- Tâche à faire -
Réécris les lignes qui commencent à celle contenant "Værksteder, garager" et s'arrêtent après celle contenant "Where do col_10", en remplaçant "series" par "dataset" et sans rien modifier d'autre.

- Données à analyser -

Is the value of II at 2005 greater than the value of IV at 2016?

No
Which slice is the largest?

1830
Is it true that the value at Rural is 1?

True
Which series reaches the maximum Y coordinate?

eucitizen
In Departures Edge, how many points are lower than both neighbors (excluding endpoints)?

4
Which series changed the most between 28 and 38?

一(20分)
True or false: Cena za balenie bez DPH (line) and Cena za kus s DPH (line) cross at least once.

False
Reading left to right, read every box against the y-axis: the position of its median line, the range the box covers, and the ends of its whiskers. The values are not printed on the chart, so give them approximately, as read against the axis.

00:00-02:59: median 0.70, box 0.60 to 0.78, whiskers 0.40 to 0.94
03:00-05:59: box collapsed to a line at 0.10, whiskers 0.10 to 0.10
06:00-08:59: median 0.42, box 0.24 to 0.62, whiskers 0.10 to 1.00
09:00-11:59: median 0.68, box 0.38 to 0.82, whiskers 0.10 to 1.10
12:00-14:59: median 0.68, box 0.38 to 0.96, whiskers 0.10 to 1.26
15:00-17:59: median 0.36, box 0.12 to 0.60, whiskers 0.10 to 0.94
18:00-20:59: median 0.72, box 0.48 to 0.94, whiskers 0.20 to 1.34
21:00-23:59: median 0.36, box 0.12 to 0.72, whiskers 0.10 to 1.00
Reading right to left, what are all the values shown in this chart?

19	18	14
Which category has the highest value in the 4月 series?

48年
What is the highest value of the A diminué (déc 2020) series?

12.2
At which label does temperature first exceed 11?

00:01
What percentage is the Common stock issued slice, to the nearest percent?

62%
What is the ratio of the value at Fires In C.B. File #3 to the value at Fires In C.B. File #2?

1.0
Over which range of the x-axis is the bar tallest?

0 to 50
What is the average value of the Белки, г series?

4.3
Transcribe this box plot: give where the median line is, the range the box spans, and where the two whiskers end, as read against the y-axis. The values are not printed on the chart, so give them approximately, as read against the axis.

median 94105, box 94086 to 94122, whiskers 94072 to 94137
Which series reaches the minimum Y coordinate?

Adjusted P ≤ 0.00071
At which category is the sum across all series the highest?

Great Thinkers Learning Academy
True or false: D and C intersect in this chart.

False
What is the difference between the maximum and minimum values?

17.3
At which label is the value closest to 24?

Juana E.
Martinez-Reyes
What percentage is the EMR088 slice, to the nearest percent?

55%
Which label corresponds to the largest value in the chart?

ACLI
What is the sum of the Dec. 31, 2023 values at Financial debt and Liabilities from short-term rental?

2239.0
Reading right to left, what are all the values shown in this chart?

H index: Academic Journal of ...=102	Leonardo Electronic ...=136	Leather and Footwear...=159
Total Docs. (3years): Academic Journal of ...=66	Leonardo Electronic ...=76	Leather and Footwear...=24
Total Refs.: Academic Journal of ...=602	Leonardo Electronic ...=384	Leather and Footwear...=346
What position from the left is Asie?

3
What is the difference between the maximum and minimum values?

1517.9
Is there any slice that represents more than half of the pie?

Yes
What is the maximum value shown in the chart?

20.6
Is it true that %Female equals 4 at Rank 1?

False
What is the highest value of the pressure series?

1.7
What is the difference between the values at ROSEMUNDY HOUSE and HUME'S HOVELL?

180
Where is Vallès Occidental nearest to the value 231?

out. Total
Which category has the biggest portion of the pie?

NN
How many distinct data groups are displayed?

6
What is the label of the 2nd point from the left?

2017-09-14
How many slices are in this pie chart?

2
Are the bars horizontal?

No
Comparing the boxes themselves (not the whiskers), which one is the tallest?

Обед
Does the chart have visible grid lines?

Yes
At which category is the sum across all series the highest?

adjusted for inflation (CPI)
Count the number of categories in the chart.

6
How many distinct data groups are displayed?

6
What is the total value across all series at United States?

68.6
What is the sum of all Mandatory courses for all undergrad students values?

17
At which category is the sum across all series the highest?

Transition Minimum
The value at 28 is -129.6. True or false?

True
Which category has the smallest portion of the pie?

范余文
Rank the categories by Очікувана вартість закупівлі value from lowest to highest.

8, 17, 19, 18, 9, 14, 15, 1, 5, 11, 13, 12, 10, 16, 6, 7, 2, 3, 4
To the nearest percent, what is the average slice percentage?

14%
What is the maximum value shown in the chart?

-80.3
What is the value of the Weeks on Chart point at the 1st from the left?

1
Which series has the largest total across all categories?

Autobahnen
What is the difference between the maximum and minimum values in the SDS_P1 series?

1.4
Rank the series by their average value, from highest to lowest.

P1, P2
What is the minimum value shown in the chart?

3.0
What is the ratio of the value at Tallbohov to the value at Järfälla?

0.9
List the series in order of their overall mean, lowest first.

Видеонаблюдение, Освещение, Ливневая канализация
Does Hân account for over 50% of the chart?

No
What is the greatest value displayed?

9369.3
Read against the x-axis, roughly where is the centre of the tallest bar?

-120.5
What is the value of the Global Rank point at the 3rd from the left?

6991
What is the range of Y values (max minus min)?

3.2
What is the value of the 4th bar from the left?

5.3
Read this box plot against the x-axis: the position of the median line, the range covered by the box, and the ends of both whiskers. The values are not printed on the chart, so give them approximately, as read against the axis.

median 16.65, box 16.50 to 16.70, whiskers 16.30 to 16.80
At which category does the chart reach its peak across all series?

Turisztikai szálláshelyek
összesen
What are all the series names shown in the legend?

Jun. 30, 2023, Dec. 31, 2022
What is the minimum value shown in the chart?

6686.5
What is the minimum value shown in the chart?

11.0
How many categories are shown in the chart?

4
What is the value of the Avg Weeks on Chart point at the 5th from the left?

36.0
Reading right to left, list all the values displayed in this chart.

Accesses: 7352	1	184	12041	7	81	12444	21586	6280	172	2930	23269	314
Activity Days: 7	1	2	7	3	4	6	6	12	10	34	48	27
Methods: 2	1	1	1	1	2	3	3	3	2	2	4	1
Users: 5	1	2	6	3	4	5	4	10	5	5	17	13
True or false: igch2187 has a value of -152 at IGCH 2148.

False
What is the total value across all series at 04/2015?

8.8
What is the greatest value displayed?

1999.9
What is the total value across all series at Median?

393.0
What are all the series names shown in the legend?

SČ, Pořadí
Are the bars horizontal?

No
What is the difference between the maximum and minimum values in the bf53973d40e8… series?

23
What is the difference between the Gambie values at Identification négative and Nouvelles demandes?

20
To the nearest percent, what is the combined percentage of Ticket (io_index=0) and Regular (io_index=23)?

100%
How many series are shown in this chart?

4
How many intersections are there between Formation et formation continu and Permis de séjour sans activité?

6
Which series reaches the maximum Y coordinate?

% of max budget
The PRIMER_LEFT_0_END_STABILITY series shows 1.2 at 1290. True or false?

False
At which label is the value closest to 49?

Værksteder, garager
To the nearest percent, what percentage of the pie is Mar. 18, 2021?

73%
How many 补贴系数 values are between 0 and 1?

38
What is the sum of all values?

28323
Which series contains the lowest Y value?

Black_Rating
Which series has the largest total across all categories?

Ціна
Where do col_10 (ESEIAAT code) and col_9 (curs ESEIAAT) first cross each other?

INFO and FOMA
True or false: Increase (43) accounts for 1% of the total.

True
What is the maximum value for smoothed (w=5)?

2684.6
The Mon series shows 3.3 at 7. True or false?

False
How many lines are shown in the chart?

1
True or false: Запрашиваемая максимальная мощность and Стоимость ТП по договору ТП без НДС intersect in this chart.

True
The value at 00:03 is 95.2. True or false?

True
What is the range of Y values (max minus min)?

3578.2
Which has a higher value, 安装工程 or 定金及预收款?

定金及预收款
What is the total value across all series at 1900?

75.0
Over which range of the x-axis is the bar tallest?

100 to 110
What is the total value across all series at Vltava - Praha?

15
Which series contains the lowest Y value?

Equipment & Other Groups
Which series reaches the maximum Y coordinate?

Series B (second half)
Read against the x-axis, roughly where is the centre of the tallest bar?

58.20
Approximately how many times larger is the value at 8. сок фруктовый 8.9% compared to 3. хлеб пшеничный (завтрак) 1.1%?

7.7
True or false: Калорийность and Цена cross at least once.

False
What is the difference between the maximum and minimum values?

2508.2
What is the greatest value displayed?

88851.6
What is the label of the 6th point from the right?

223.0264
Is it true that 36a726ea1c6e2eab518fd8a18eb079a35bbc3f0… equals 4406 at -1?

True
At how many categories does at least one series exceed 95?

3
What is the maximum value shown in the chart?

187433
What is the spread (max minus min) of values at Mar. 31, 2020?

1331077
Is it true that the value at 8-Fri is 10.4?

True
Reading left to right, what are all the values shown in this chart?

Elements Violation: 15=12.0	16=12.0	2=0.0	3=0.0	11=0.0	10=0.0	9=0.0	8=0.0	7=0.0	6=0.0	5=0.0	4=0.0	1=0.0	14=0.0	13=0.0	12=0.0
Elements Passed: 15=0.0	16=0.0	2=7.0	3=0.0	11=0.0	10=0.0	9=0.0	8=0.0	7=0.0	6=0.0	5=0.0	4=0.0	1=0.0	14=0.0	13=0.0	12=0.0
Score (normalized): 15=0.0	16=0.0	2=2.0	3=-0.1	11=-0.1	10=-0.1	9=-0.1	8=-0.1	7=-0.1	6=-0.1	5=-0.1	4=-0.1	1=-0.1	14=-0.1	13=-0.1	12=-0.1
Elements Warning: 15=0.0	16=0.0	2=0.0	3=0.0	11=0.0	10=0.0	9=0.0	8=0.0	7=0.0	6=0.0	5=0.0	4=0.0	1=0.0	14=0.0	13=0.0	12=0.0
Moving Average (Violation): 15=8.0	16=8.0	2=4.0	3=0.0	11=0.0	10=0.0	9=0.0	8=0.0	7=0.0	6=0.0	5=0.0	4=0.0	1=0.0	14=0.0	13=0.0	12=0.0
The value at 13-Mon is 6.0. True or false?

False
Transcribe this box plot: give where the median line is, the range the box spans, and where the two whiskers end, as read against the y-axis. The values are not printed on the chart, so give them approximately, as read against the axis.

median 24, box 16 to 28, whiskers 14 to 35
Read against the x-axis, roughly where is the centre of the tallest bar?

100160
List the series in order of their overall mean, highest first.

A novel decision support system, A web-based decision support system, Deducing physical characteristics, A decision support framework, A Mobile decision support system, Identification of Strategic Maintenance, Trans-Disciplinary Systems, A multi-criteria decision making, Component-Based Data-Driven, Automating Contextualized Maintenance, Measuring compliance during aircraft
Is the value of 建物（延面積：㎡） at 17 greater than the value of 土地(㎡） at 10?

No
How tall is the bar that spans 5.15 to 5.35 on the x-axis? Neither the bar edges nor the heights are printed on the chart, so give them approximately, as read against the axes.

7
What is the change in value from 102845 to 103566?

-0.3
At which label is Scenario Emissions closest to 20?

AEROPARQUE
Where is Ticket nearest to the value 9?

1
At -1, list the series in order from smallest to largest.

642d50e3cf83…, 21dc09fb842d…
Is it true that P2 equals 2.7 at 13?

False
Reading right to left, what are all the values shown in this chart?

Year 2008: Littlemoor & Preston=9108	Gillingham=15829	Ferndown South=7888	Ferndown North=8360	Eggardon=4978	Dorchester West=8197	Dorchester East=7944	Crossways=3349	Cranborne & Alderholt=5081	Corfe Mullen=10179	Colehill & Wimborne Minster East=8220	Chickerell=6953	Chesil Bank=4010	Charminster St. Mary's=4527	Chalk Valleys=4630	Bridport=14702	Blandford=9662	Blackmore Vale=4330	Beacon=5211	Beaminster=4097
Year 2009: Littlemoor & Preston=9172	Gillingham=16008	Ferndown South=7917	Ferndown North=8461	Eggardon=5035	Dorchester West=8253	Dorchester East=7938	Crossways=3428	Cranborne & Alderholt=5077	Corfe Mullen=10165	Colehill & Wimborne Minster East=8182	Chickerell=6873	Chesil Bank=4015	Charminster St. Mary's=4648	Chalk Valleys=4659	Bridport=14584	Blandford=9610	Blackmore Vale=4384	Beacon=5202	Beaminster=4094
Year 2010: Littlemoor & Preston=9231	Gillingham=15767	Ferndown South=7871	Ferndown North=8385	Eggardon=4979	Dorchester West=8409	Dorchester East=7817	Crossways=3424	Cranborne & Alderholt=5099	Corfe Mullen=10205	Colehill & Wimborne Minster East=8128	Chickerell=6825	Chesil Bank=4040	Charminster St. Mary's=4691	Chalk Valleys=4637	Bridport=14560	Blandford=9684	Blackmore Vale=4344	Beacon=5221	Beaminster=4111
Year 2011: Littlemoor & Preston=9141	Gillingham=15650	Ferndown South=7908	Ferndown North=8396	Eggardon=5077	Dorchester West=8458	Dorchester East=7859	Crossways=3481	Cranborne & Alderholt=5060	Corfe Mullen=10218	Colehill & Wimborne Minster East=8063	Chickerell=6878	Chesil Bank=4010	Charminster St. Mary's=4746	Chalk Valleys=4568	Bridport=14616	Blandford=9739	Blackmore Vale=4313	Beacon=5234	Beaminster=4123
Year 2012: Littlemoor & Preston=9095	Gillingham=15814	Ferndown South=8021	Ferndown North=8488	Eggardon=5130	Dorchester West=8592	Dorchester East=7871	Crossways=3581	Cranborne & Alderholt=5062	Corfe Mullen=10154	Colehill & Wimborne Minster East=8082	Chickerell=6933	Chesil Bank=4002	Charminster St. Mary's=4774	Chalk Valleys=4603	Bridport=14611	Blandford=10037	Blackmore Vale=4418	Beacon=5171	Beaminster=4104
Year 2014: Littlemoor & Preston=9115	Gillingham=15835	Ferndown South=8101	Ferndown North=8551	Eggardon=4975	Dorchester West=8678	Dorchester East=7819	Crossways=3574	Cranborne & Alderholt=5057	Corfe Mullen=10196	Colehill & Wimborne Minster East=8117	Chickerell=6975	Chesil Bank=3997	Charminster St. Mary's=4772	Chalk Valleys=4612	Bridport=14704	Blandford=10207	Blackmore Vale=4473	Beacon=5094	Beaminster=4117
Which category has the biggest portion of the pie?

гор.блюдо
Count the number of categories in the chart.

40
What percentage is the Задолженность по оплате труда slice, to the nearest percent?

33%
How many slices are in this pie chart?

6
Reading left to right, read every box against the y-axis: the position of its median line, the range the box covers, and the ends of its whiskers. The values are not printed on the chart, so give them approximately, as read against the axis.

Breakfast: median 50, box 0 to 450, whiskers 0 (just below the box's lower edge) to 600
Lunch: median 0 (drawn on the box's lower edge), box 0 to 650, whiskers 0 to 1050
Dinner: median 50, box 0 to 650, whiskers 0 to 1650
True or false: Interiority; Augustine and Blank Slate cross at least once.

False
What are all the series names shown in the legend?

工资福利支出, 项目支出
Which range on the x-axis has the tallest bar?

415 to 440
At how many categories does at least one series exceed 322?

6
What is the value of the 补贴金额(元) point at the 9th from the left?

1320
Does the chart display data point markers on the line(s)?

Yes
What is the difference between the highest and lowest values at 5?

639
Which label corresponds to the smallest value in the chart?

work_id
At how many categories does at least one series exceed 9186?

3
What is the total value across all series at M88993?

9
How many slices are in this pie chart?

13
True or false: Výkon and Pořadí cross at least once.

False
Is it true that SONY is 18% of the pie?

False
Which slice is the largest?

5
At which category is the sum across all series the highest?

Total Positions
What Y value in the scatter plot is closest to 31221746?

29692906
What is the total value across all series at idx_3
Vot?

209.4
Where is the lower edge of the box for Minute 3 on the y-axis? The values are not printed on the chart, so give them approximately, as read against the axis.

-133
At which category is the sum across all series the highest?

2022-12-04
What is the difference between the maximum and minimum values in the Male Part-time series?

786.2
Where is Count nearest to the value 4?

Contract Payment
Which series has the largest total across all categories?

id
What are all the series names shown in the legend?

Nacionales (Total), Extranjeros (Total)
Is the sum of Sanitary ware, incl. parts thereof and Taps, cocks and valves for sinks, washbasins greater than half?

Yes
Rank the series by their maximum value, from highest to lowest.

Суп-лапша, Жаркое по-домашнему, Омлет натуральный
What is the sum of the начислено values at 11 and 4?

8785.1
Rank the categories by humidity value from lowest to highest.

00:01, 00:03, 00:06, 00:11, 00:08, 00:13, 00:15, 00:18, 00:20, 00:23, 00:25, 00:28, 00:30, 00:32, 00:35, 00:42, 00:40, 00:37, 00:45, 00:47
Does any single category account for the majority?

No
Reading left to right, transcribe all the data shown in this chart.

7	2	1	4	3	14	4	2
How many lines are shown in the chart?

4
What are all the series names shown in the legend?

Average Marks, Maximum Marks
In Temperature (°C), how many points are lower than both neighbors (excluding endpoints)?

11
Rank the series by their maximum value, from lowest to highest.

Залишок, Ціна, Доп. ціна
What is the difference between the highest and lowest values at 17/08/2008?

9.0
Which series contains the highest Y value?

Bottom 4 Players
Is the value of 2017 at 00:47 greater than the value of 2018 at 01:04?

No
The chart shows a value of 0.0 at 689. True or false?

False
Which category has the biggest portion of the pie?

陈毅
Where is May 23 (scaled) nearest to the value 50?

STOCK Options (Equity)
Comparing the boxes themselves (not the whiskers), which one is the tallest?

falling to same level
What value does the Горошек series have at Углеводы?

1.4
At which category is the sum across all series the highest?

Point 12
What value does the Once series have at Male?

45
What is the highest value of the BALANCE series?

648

- Réponse attendue -
Værksteder, garager
To the nearest percent, what percentage of the pie is Mar. 18, 2021?

73%
How many 补贴系数 values are between 0 and 1?

38
What is the sum of all values?

28323
Which dataset contains the lowest Y value?

Black_Rating
Which dataset has the largest total across all categories?

Ціна
Where do col_10 (ESEIAAT code) and col_9 (curs ESEIAAT) first cross each other?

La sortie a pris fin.